If Somchai didn’t know a word, no problem! He would ask for the word and then repeat it, or ask to have it repeated. He got quite angry if the word was repeated at a “teacherese” speed (think ‘slowly and carefully’). He also wanted it in a sentence. He would then repeat the word back in a new sentence of his own making to check if he could use it successfully or not, and then ask “You think good, not good?”
How do we “sum up” a good language learner/user? Somchai could get a new word and made it stick by repeating it, and then using it. He could get new words from speakers of the target language. But in the four years that I greeted Somchai and his mum at that market, he never really made any progress. His weak point was a great “busy-ness” that stopped him ever learning to read any English beyond very simple short words. In all the time that I knew him, I only once pointed out something to him that he valued enough to remember.

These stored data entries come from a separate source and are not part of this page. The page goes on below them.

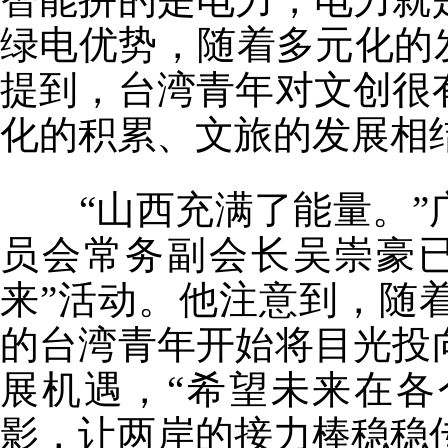
绿电优势，随着多元化的
提到，台湾青年对文创很
化的积累、文旅的发展相结
“山西充满了能量。”
员会常务副会长吴崇豪
来”活动。他注意到，随
的台湾青年开始将目光投
展机遇，“希望未来在
影，让两岸的接力棒稳稳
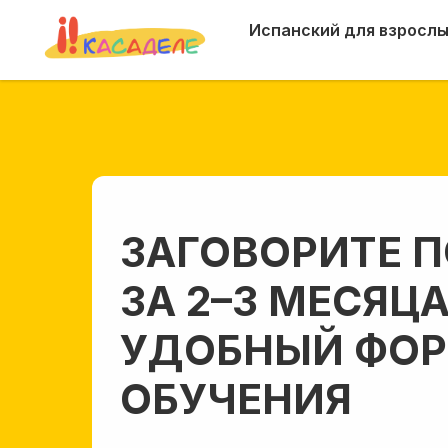
Испанский для взросл
ЗАГОВОРИТЕ 
ЗА 2–3 МЕСЯЦ
УДОБНЫЙ ФО
ОБУЧЕНИЯ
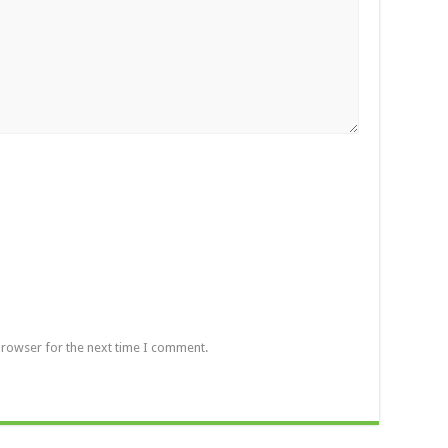
browser for the next time I comment.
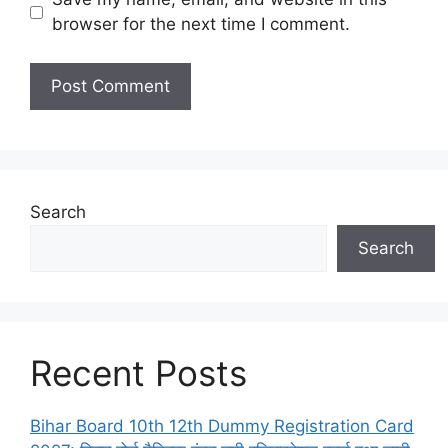
browser for the next time I comment.
Search
Search
Recent Posts
Bihar Board 10th 12th Dummy Registration Card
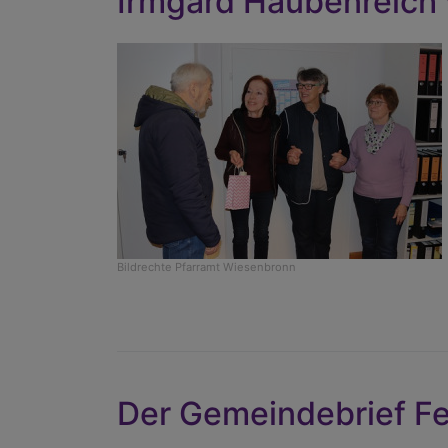
Irmgard Haubenreich 
Bildrechte
Pfarramt Wiesenbronn
Der Gemeindebrief Feb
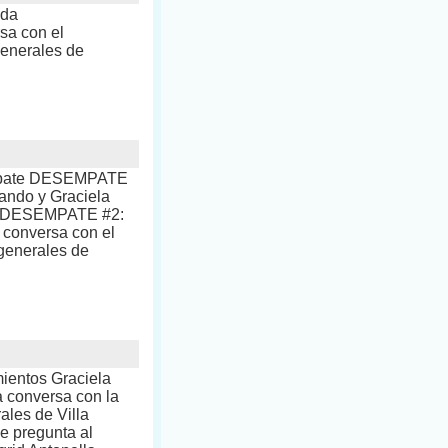
nda
a con el
generales de
sempate DESEMPATE
nando y Graciela
na DESEMPATE #2:
a conversa con el
 generales de
mientos Graciela
 conversa con la
ales de Villa
le pregunta al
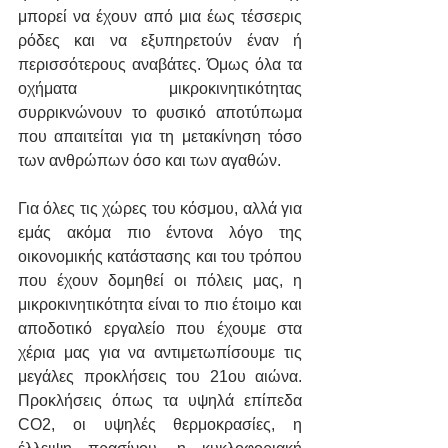
μπορεί να έχουν από μια έως τέσσερις 
ρόδες και να εξυπηρετούν έναν ή 
περισσότερους αναβάτες. Όμως όλα τα 
οχήματα μικροκινητικότητας 
συρρικνώνουν το φυσικό αποτύπωμα 
που απαιτείται για τη μετακίνηση τόσο 
των ανθρώπων όσο και των αγαθών.
Για όλες τις χώρες του κόσμου, αλλά για 
εμάς ακόμα πιο έντονα λόγο της 
οικονομικής κατάστασης και του τρόπου 
που έχουν δομηθεί οι πόλεις μας, η 
μικροκινητικότητα είναι το πιο έτοιμο και 
αποδοτικό εργαλείο που έχουμε στα 
χέρια μας για να αντιμετωπίσουμε τις 
μεγάλες προκλήσεις του 21ου αιώνα. 
Προκλήσεις όπως τα υψηλά επίπεδα 
CO2, οι υψηλές θερμοκρασίες, η 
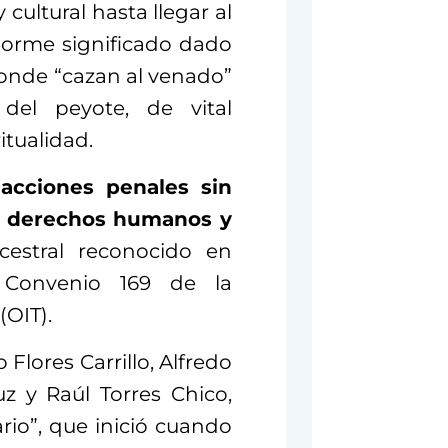
 cultural hasta llegar al
norme significado dado
donde “cazan al venado”
del peyote, de vital
itualidad.
 acciones penales sin
us derechos humanos y
ncestral reconocido en
l Convenio 169 de la
(OIT).
 Flores Carrillo, Alfredo
z y Raúl Torres Chico,
rio”, que inició cuando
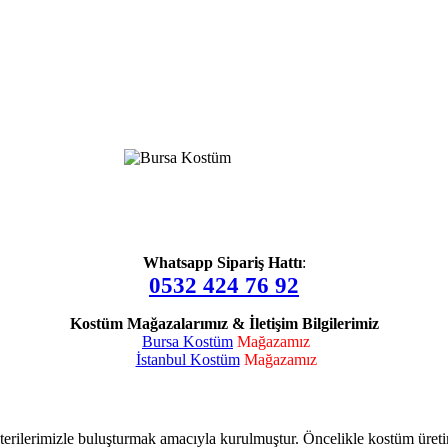
Whatsapp Sipariş Hattı
:
0532 424 76 92
Kostüm Mağazalarımız & İletişim Bilgilerimiz
Bursa Kostüm
Mağazamız
İstanbul Kostüm
Mağazamız
terilerimizle buluşturmak amacıyla kurulmuştur. Öncelikle kostüm üret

Somchai always used ‘he’ for both men and women. In Thai, (and many Asian-Pacific languages, such as Chinese, Thai, Indonesian or Maori) there are no separate words for he and she. Anyway, to Somchai’s ear, English he and she would have sounded almost identical. (Thai has no sh sound, so I think it would have been hard for him to distinguish between them). He would say things like, “My mother he sick now”, which could be confusing for listeners. But I did point this problem out to him, and he took it to heart. It was the only ‘improvement’ he made in four years.
Somchai’s need was to communicate, not to read or write. His lack of attention to detail was woeful. If I tried to drill him, like a teacher, he would tire immediately saying “I Thai. I cannot!” Yet, as a communicator in his second language, he was a master. He could out talk them all. I even saw him hold his own with fellow Thais who were university English professors.
When my students ask what is important when trying to communicate in English, I think of Somchai – his essential vocabulary of 1,000 words, his repeating new words, his lack of fuss about not being perfect all the time, and his woeful, but generally communicable, grammar and stories.
In a sense, he had the same kind of affliction I wrote about in my confession at the beginning of this essay – he obsessively listened to the people around him and took in what interested and impressed him. And he made his life more enjoyable by trying out other languages and having fun while doing it.